> _MATERIAL PROVIDED_:
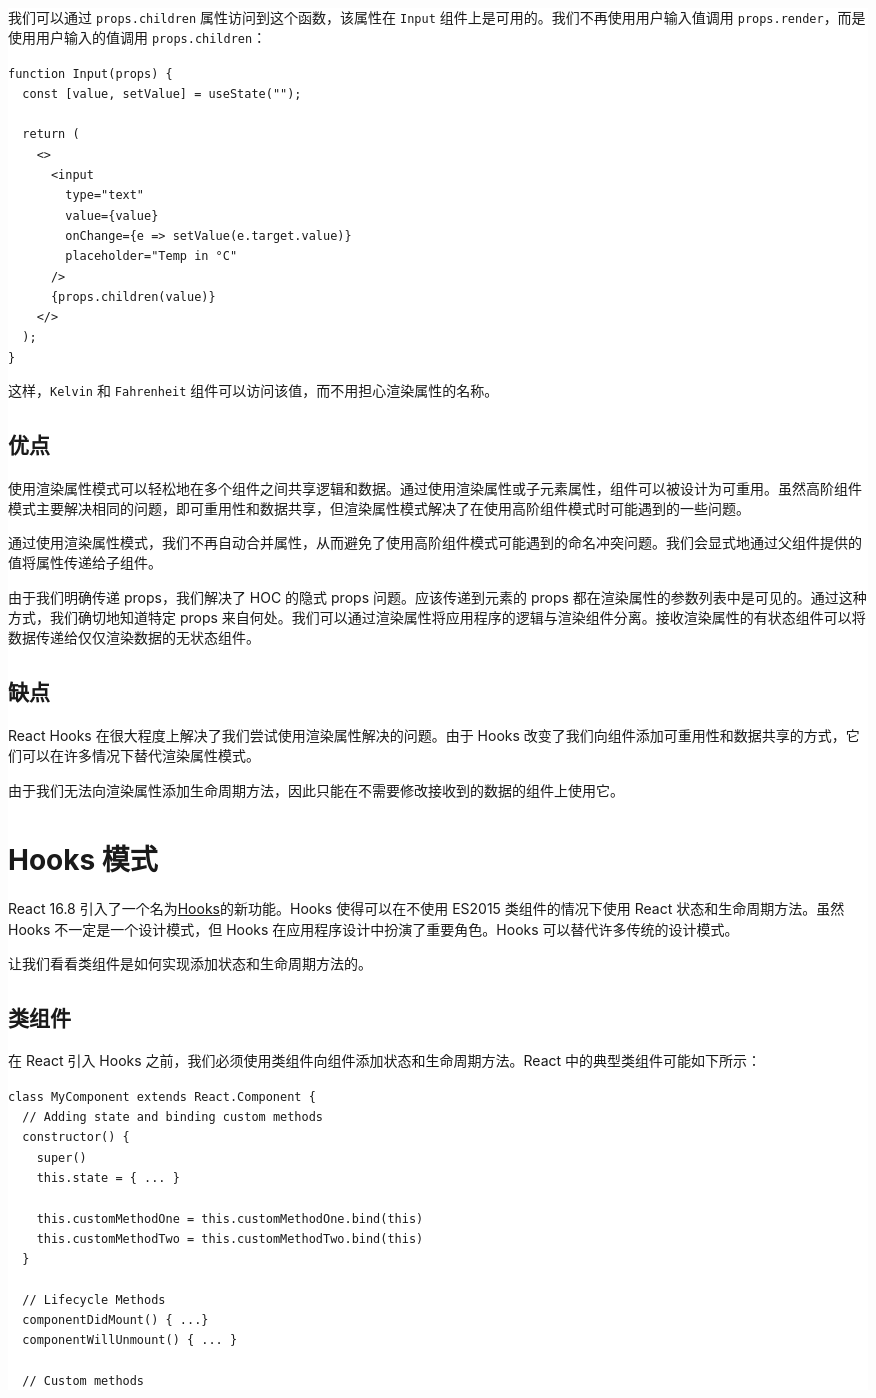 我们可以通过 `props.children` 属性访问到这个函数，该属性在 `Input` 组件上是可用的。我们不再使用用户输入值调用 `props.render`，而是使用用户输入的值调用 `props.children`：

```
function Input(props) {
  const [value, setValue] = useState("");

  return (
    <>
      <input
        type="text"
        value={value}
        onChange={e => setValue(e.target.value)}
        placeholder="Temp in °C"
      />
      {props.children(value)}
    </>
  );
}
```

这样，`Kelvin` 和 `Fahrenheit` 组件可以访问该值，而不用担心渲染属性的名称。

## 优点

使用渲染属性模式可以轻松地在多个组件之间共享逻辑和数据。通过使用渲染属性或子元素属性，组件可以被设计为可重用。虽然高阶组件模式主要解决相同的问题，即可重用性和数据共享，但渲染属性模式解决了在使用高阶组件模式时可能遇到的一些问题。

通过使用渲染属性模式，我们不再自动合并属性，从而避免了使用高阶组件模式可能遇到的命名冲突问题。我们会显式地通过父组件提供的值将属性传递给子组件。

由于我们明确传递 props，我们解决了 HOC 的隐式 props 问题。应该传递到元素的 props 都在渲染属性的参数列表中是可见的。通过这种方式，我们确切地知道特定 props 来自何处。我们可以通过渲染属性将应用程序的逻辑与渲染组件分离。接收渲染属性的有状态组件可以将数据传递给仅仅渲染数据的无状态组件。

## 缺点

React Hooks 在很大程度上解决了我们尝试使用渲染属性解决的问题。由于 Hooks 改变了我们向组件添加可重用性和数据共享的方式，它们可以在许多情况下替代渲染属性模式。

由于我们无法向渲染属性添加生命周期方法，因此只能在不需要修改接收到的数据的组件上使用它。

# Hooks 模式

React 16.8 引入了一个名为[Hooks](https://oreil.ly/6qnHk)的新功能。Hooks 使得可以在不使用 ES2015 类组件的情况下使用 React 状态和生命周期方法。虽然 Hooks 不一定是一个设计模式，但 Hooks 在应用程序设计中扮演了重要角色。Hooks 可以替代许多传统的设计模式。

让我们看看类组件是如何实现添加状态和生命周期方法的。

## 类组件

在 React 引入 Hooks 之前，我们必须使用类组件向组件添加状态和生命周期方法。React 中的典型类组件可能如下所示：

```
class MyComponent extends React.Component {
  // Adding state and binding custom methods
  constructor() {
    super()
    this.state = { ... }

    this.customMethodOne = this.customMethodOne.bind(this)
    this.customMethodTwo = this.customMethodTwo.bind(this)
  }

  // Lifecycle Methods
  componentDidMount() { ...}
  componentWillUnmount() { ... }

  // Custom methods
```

...

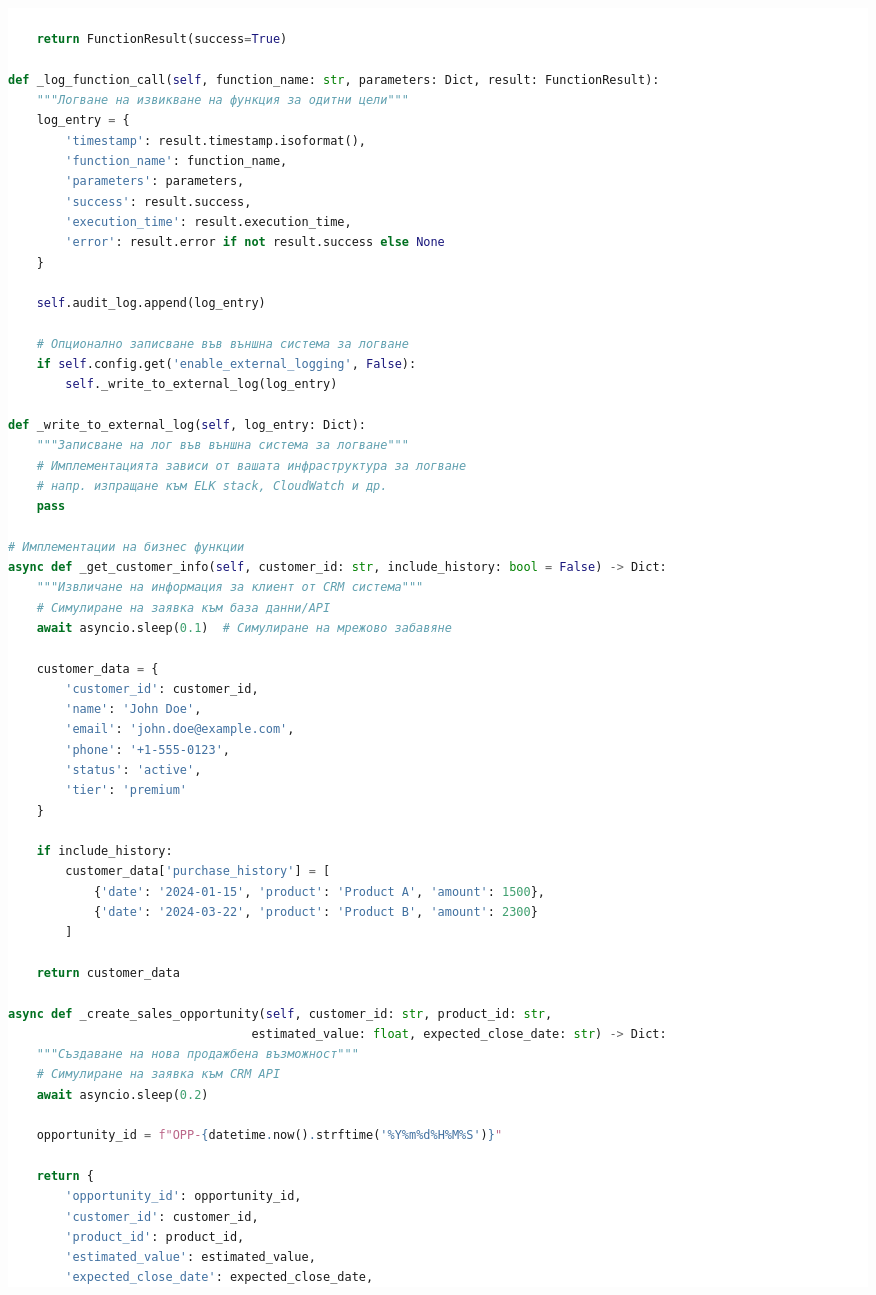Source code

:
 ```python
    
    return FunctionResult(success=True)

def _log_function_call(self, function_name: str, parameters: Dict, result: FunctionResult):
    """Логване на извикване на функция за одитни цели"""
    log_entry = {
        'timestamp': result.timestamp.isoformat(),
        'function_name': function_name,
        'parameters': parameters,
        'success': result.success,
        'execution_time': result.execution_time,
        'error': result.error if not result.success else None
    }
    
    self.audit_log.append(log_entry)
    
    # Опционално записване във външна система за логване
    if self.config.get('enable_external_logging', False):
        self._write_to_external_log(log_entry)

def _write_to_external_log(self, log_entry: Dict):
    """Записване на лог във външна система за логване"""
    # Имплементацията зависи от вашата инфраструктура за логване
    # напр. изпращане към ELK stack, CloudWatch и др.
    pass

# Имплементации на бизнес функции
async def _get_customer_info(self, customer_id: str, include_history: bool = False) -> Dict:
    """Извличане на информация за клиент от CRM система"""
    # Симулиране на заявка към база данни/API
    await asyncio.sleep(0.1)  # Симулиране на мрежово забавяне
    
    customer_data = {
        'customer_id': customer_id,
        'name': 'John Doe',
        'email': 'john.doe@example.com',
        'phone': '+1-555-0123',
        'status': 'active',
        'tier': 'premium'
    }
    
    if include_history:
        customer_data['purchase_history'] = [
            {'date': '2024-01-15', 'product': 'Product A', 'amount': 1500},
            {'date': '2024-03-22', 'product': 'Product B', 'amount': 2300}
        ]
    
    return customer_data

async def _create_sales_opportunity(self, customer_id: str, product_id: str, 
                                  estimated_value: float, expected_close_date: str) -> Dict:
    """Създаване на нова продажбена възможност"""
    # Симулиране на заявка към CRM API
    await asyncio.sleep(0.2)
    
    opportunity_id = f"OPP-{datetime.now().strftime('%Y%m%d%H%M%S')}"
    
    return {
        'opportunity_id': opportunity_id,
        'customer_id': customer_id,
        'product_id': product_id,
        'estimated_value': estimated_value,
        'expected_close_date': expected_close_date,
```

==

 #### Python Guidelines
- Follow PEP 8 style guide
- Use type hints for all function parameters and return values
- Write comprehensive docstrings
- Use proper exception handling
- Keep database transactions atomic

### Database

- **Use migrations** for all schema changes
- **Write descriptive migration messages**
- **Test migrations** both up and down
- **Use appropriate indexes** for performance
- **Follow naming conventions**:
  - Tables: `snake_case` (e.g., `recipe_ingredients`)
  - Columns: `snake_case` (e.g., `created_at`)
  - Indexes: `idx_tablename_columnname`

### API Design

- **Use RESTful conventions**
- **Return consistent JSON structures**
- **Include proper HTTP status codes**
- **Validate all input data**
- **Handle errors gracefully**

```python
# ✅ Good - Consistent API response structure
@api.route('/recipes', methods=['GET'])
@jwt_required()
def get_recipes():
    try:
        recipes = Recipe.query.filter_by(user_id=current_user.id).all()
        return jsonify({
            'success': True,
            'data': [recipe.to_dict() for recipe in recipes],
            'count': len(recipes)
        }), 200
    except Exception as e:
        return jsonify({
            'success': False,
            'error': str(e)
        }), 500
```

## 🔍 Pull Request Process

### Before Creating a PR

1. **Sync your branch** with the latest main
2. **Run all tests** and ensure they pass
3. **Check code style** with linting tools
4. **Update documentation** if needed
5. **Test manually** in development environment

> _WHAT IS NEEDED_: Tally the lines of the records that hold the word "self" and output only the total.

> _YOUR RESPONSE_: 7